◆ **WRITTEN TASK**
Count the lines in the records that contain the string "qCreatedBy". Reply with the number only.

◆ **MATERIALS PROVIDED**
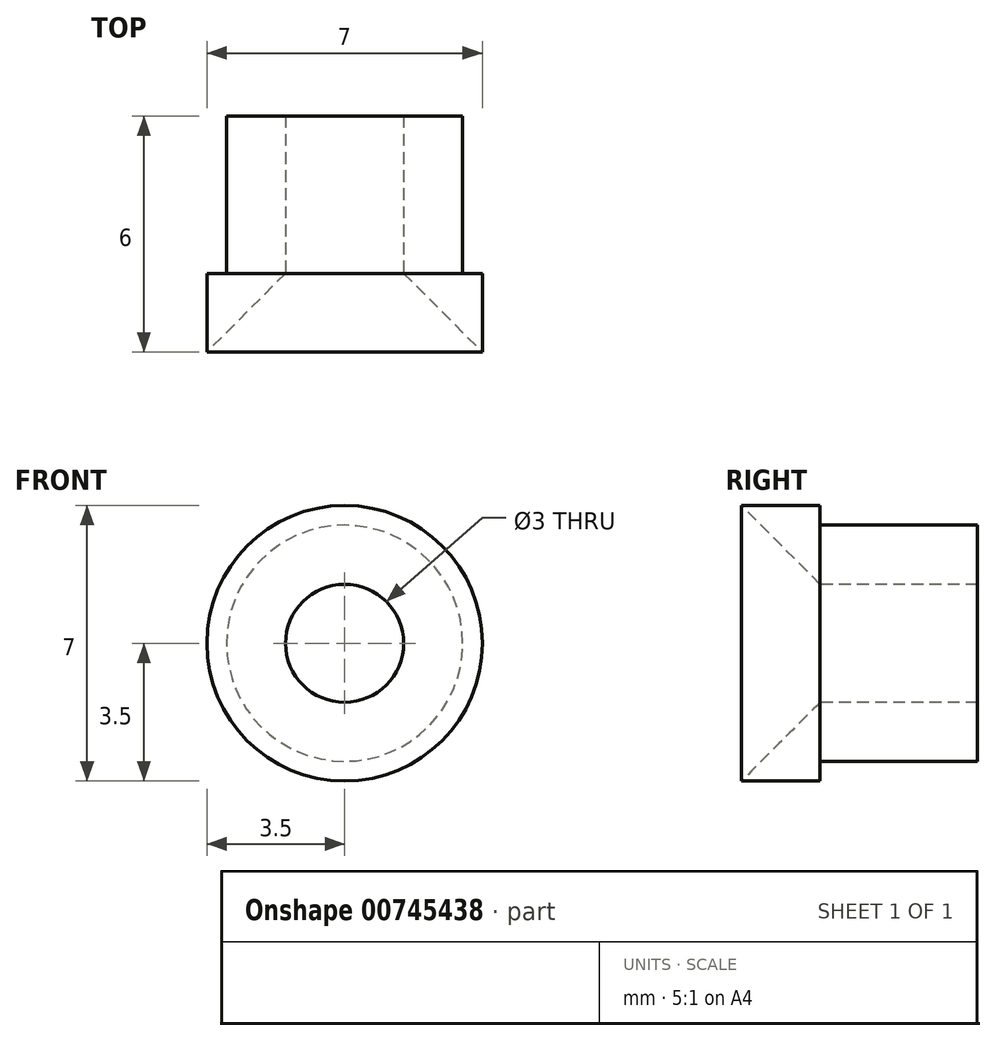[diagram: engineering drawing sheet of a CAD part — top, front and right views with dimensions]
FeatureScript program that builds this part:
annotation { "Feature Type Name" : "Feature", "Feature Type Description" : "" }
export const myFeature = defineFeature(function(context is Context, id is Id, definition is map)
    precondition{}
    {
        {
            var Q0;
            Q0=qCreatedBy(makeId("Front.planeOp"),FACE);
            var sketch = newSketch(context, id + "F0", { "sketchPlane" : qUnion([Q0])});
            skCircle(sketch, "E0", {"center": v(0, 0) * mm, "radius": 3.5 * mm});
            skCircle(sketch, "E1", {"center": v(0, 0) * mm, "radius": 1.5 * mm});
            skSolve(sketch);
        }
        {
            var Q0;
            Q0=makeQuery(id+"F0.imprint","IMPRINT",FACE,{"disambiguationData":[TD([[makeQuery(id+"F0.imprint","IMPRINT",EDGE,{"derivedFrom":sQuery(id+"F0.wireOp",EDGE,"E0")}),1.0]])]});
            extrude(context, id + "F1", {"entities" : qUnion([Q0]), "depth" : 2 * mm, "offsetDistance" : 25 * mm});
        }
        {
            var Q0;
            Q0=makeQuery(id+"F1.opExtrude","CAP_EDGE",EDGE,{"disambiguationData":[OSD([sQuery(id+"F0.wireOp",EDGE,"E1")])],"isStart":false});
            chamfer(context, id + "F2", {"entities" : qUnion([Q0]), "width" : 2 * mm, "tangentPropagation" : true});
        }
        {
            var Q0;
            Q0=makeQuery(id+"F1.opExtrude","CAP_FACE",FACE,{"disambiguationData":[OSD([sQuery(id+"F0.wireOp",EDGE,"E0"),sQuery(id+"F0.wireOp",EDGE,"E1")])],"isStart":true});
            var sketch = newSketch(context, id + "F3", { "sketchPlane" : qUnion([Q0])});
            skCircle(sketch, "E2", {"center": v(0, 0) * mm, "radius": 3 * mm});
            skCircle(sketch, "E3", {"center": v(0, 0) * mm, "radius": 1.5 * mm});
            skSolve(sketch);
        }
        {
            var Q0;
            Q0=makeQuery(id+"F3.imprint","IMPRINT",FACE,{"disambiguationData":[TD([[makeQuery(id+"F3.imprint","IMPRINT",EDGE,{"derivedFrom":sQuery(id+"F3.wireOp",EDGE,"E2")}),1.0]])]});
            extrude(context, id + "F4", {"entities" : qUnion([Q0]), "operationType" : NewBodyOperationType.ADD, "depth" : 4 * mm, "offsetDistance" : 25 * mm});
        }
    });
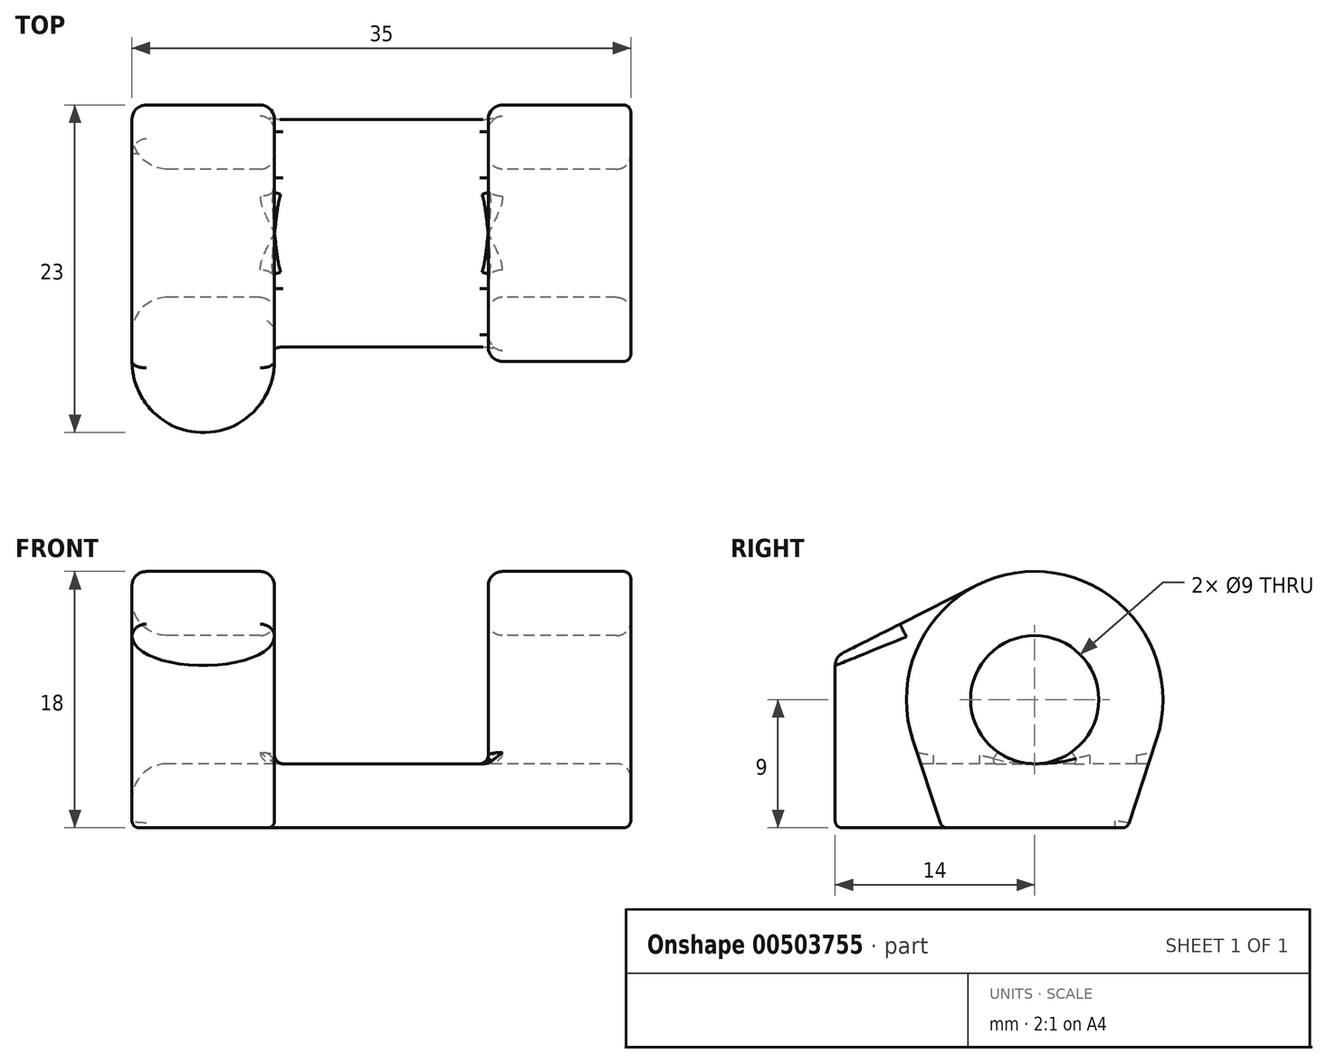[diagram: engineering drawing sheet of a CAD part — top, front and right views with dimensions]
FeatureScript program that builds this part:
annotation { "Feature Type Name" : "Feature", "Feature Type Description" : "" }
export const myFeature = defineFeature(function(context is Context, id is Id, definition is map)
    precondition{}
    {
        {
            var Q0;
            Q0=qCreatedBy(makeId("Right.planeOp"),FACE);
            var sketch = newSketch(context, id + "F0", { "sketchPlane" : qUnion([Q0])});
            skArc(sketch, "E0", {"start": v(8.54, -2.83) * mm, "mid": v(0, 9) * mm, "end": v(-8.54, -2.83) * mm});
            skCircle(sketch, "E1", {"center": v(0, 0) * mm, "radius": 4.5 * mm});
            skLineSegment(sketch, "E2", {"start": v(6.5, -9) * mm, "end": v(-6.5, -9) * mm});
            skLineSegment(sketch, "E3", {"start": v(8.54, -2.83) * mm, "end": v(6.5, -9) * mm});
            skLineSegment(sketch, "E4", {"start": v(-8.54, -2.83) * mm, "end": v(-6.5, -9) * mm});
            skSolve(sketch);
        }
        {
            var Q0;
            Q0=makeQuery(id+"F0.imprint","IMPRINT",FACE,{"disambiguationData":[TD([[makeQuery(id+"F0.imprint","IMPRINT",EDGE,{"derivedFrom":sQuery(id+"F0.wireOp",EDGE,"E0")}),1.0]])]});
            var Q1;
            Q1 = qSketchRegion(id + "F0", true);
            extrude(context, id + "F1", {"entities" : qUnion([Q0, Q1]), "depth" : 35 * mm});
        }
        {
            var Q0;
            Q0=qCreatedBy(makeId("Front.planeOp"),FACE);
            var sketch = newSketch(context, id + "F2", { "sketchPlane" : qUnion([Q0])});
            skLineSegment(sketch, "E5", {"start": v(10, 9) * mm, "end": v(25, 9) * mm});
            skLineSegment(sketch, "E6", {"start": v(25, -4.5) * mm, "end": v(10, -4.5) * mm});
            skLineSegment(sketch, "E7", {"start": v(10, -4.5) * mm, "end": v(10, 9) * mm});
            skLineSegment(sketch, "E8", {"start": v(25, -4.5) * mm, "end": v(25, 9) * mm});
            skSolve(sketch);
        }
        {
            var Q0;
            Q0 = qSketchRegion(id + "F2", true);
            extrude(context, id + "F3", {"entities" : qUnion([Q0]), "operationType" : NewBodyOperationType.REMOVE, "endBound" : BoundingType.SYMMETRIC, "oppositeDirection" : true, "depth" : 25 * mm});
        }
        {
            var Q0;
            Q0=makeQuery(id+"F1.opExtrude","CAP_FACE",FACE,{"disambiguationData":[OSD([sQuery(id+"F0.wireOp",EDGE,"E0"),sQuery(id+"F0.wireOp",EDGE,"E1")])],"isStart":true});
            var sketch = newSketch(context, id + "F4", { "sketchPlane" : qUnion([Q0])});
            skLineSegment(sketch, "E9", {"start": v(6.5, -9) * mm, "end": v(14, -9) * mm});
            skLineSegment(sketch, "E10", {"start": v(14, -9) * mm, "end": v(14, 3) * mm});
            skLineSegment(sketch, "E11", {"start": v(14, 3) * mm, "end": v(4.07, 8.03) * mm});
            skSolve(sketch);
        }
        {
            var Q0;
            Q0=makeQuery(id+"F4.imprint","IMPRINT",FACE,{"disambiguationData":[TD([[makeQuery(id+"F4.imprint","IMPRINT",EDGE,{"derivedFrom":sQuery(id+"F4.wireOp",EDGE,"E9")}),1.0]])]});
            var Q1;
            Q1=makeQuery(id+"F3.boolean.opBoolean","COPY",FACE,{"derivedFrom":makeQuery(id+"F3.opExtrude","SWEPT_FACE",FACE,{"disambiguationData":[OSD([sQuery(id+"F2.wireOp",EDGE,"E7")])]})});
            extrude(context, id + "F5", {"entities" : qUnion([Q0]), "operationType" : NewBodyOperationType.ADD, "endBound" : BoundingType.UP_TO_SURFACE, "oppositeDirection" : true, "endBoundEntityFace" : qUnion([Q1]), "depth" : 25 * mm});
        }
        {
            var Q0;
            Q0=qCreatedBy(makeId("Top.planeOp"),FACE);
            var sketch = newSketch(context, id + "F6", { "sketchPlane" : qUnion([Q0])});
            skArc(sketch, "E12", {"start": v(0, -9) * mm, "mid": v(5, -14) * mm, "end": v(10, -9) * mm});
            skLineSegment(sketch, "E13.0", {"start": v(10, -14) * mm, "end": v(0, -14) * mm});
            skLineSegment(sketch, "E14", {"start": v(0, -9) * mm, "end": v(0, -14) * mm});
            skLineSegment(sketch, "E15", {"start": v(10, -14) * mm, "end": v(10, -9) * mm});
            skSolve(sketch);
        }
        {
            var Q0;
            Q0 = qSketchRegion(id + "F6", true);
            extrude(context, id + "F7", {"entities" : qUnion([Q0]), "operationType" : NewBodyOperationType.REMOVE, "endBound" : BoundingType.SYMMETRIC, "oppositeDirection" : true, "depth" : 25 * mm});
        }
        {
            var Q0;
            Q0=makeQuery(id+"F3.boolean.opBoolean","INTERSECT",EDGE,{"disambiguationData":[OD(0.0)],"derivedFrom":[makeQuery(id+"F1.opExtrude","SWEPT_FACE",FACE,{"disambiguationData":[OSD([sQuery(id+"F0.wireOp",EDGE,"E0")])]}),makeQuery(id+"F3.opExtrude","SWEPT_FACE",FACE,{"disambiguationData":[OSD([sQuery(id+"F2.wireOp",EDGE,"E6")])]})]});
            var Q1;
            Q1=makeQuery(id+"F3.boolean.opBoolean","INTERSECT",EDGE,{"disambiguationData":[OD(1.0)],"derivedFrom":[makeQuery(id+"F1.opExtrude","SWEPT_FACE",FACE,{"disambiguationData":[OSD([sQuery(id+"F0.wireOp",EDGE,"E0")])]}),makeQuery(id+"F3.opExtrude","SWEPT_FACE",FACE,{"disambiguationData":[OSD([sQuery(id+"F2.wireOp",EDGE,"E6")])]})]});
            var Q2;
            Q2=makeQuery(id+"F1.opExtrude","SWEPT_EDGE",EDGE,{"disambiguationData":[OSD([sQuery(id+"F0.wireOp",EDGE,"E2"),sQuery(id+"F0.wireOp",EDGE,"E3")])]});
            var Q3;
            {var subQ0=sQuery(id+"F6.wireOp",EDGE,"E12");Q3=makeQuery(id+"F7.boolean.opBoolean","INTERSECT",EDGE,{"derivedFrom":[makeQuery(id+"F5.boolean.opBoolean","MERGE",FACE,{"derivedFrom":[makeQuery(id+"F1.opExtrude","SWEPT_FACE",FACE,{"disambiguationData":[OSD([sQuery(id+"F0.wireOp",EDGE,"E2")])]}),makeQuery(id+"F5.opExtrude","SWEPT_FACE",FACE,{"disambiguationData":[OSD([sQuery(id+"F4.wireOp",EDGE,"E9")])]})]}),makeQuery(id+"F7.opExtrude","SWEPT_FACE",FACE,{"disambiguationData":[OSD([subQ0]),TDD([makeQuery(id+"F6.imprint","IMPRINT",EDGE,{"disambiguationData":[TD([[makeQuery(id+"F6.imprint","INTERSECT",VERTEX,{"derivedFrom":[subQ0,sQuery(id+"F6.wireOp",EDGE,"E14")]}),-1.0]])],"derivedFrom":subQ0})])]}),makeQuery(id+"F7.opExtrude","SWEPT_FACE",FACE,{"disambiguationData":[OSD([subQ0]),TDD([makeQuery(id+"F6.imprint","IMPRINT",EDGE,{"disambiguationData":[TD([[makeQuery(id+"F6.imprint","INTERSECT",VERTEX,{"derivedFrom":[subQ0,sQuery(id+"F6.wireOp",EDGE,"E15")]}),1.0]])],"derivedFrom":subQ0})])]})]});}
            var Q4;
            Q4=makeQuery(id+"F1.opExtrude","SWEPT_EDGE",EDGE,{"disambiguationData":[OSD([sQuery(id+"F0.wireOp",EDGE,"E2"),sQuery(id+"F0.wireOp",EDGE,"E4")])]});
            var Q5;
            Q5=makeQuery(id+"F1.opExtrude","CAP_EDGE",EDGE,{"disambiguationData":[OSD([sQuery(id+"F0.wireOp",EDGE,"E4")])],"isStart":false});
            var Q6;
            Q6=makeQuery(id+"F1.opExtrude","CAP_EDGE",EDGE,{"disambiguationData":[OSD([sQuery(id+"F0.wireOp",EDGE,"E2")])],"isStart":false});
            fillet(context, id + "F8", {"entities" : qUnion([Q0, Q1, Q2, Q3, Q4, Q5, Q6]), "radius" : .5 * mm, "tangentPropagation" : true, "allowEdgeOverflow" : false});
        }
        {
            var Q0;
            Q0=makeQuery(id+"F1.opExtrude","CAP_EDGE",EDGE,{"disambiguationData":[OSD([sQuery(id+"F0.wireOp",EDGE,"E1")])],"isStart":true});
            fillet(context, id + "F9", {"entities" : qUnion([Q0]), "radius" : 2.5 * mm, "tangentPropagation" : true, "allowEdgeOverflow" : false});
        }
        {
            var Q0;
            Q0=makeQuery(id+"F1.opExtrude","CAP_EDGE",EDGE,{"disambiguationData":[OSD([sQuery(id+"F0.wireOp",EDGE,"E0")])],"isStart":true});
            var Q1;
            Q1=makeQuery(id+"F3.boolean.opBoolean","INTERSECT",EDGE,{"derivedFrom":[makeQuery(id+"F1.opExtrude","SWEPT_FACE",FACE,{"disambiguationData":[OSD([sQuery(id+"F0.wireOp",EDGE,"E1")])]}),makeQuery(id+"F3.opExtrude","SWEPT_FACE",FACE,{"disambiguationData":[OSD([sQuery(id+"F2.wireOp",EDGE,"E7")])]})]});
            var Q2;
            Q2=makeQuery(id+"F3.boolean.opBoolean","INTERSECT",EDGE,{"derivedFrom":[makeQuery(id+"F1.opExtrude","SWEPT_FACE",FACE,{"disambiguationData":[OSD([sQuery(id+"F0.wireOp",EDGE,"E1")])]}),makeQuery(id+"F3.opExtrude","SWEPT_FACE",FACE,{"disambiguationData":[OSD([sQuery(id+"F2.wireOp",EDGE,"E8")])]})]});
            var Q3;
            Q3=makeQuery(id+"F3.boolean.opBoolean","INTERSECT",EDGE,{"derivedFrom":[makeQuery(id+"F1.opExtrude","SWEPT_FACE",FACE,{"disambiguationData":[OSD([sQuery(id+"F0.wireOp",EDGE,"E0")])]}),makeQuery(id+"F3.opExtrude","SWEPT_FACE",FACE,{"disambiguationData":[OSD([sQuery(id+"F2.wireOp",EDGE,"E8")])]})]});
            var Q4;
            Q4=makeQuery(id+"F1.opExtrude","CAP_EDGE",EDGE,{"disambiguationData":[OSD([sQuery(id+"F0.wireOp",EDGE,"E0")])],"isStart":false});
            var Q5;
            Q5=makeQuery(id+"F1.opExtrude","CAP_EDGE",EDGE,{"disambiguationData":[OSD([sQuery(id+"F0.wireOp",EDGE,"E1")])],"isStart":false});
            fillet(context, id + "F10", {"entities" : qUnion([Q0, Q1, Q2, Q3, Q4, Q5]), "radius" : 1 * mm, "tangentPropagation" : true, "allowEdgeOverflow" : false});
        }
        {
            var Q0;
            Q0=makeQuery(id+"F3.boolean.opBoolean","COPY",EDGE,{"disambiguationData":[OD(0.0)],"derivedFrom":makeQuery(id+"F3.opExtrude","SWEPT_EDGE",EDGE,{"disambiguationData":[OSD([sQuery(id+"F2.wireOp",EDGE,"E6"),sQuery(id+"F2.wireOp",EDGE,"E8")])]})});
            var Q1;
            Q1=makeQuery(id+"F3.boolean.opBoolean","COPY",EDGE,{"disambiguationData":[OD(1.0)],"derivedFrom":makeQuery(id+"F3.opExtrude","SWEPT_EDGE",EDGE,{"disambiguationData":[OSD([sQuery(id+"F2.wireOp",EDGE,"E6"),sQuery(id+"F2.wireOp",EDGE,"E8")])]})});
            var Q2;
            {var subQ1=sQuery(id+"F2.wireOp",EDGE,"E6");var subQ3=sQuery(id+"F2.wireOp",EDGE,"E7");var subQ5=makeQuery(id+"F3.opExtrude","SWEPT_EDGE",EDGE,{"disambiguationData":[OSD([subQ1,subQ3])]});Q2=qUnion([makeQuery(id+"F3.boolean.opBoolean","COPY",EDGE,{"disambiguationData":[TD([makeQuery(id+"F1.opExtrude","SWEPT_FACE",FACE,{"disambiguationData":[OSD([sQuery(id+"F0.wireOp",EDGE,"E3")])]})])],"derivedFrom":subQ5}),makeQuery(id+"F3.boolean.opBoolean","COPY",EDGE,{"disambiguationData":[TD([makeQuery(id+"F1.opExtrude","SWEPT_FACE",FACE,{"disambiguationData":[OSD([sQuery(id+"F0.wireOp",EDGE,"E4")])]})])],"derivedFrom":subQ5})]);}
            var Q3;
            Q3=makeQuery(id+"F3.boolean.opBoolean","COPY",EDGE,{"disambiguationData":[OD(1.0)],"derivedFrom":makeQuery(id+"F3.opExtrude","SWEPT_EDGE",EDGE,{"disambiguationData":[OSD([sQuery(id+"F2.wireOp",EDGE,"E6"),sQuery(id+"F2.wireOp",EDGE,"E7")])]})});
            fillet(context, id + "F11", {"entities" : qUnion([Q0, Q1, Q2, Q3]), "radius" : .6 * mm, "tangentPropagation" : true, "allowEdgeOverflow" : false});
        }
    });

◆ **ANSWER TO THE PROBLEM**
4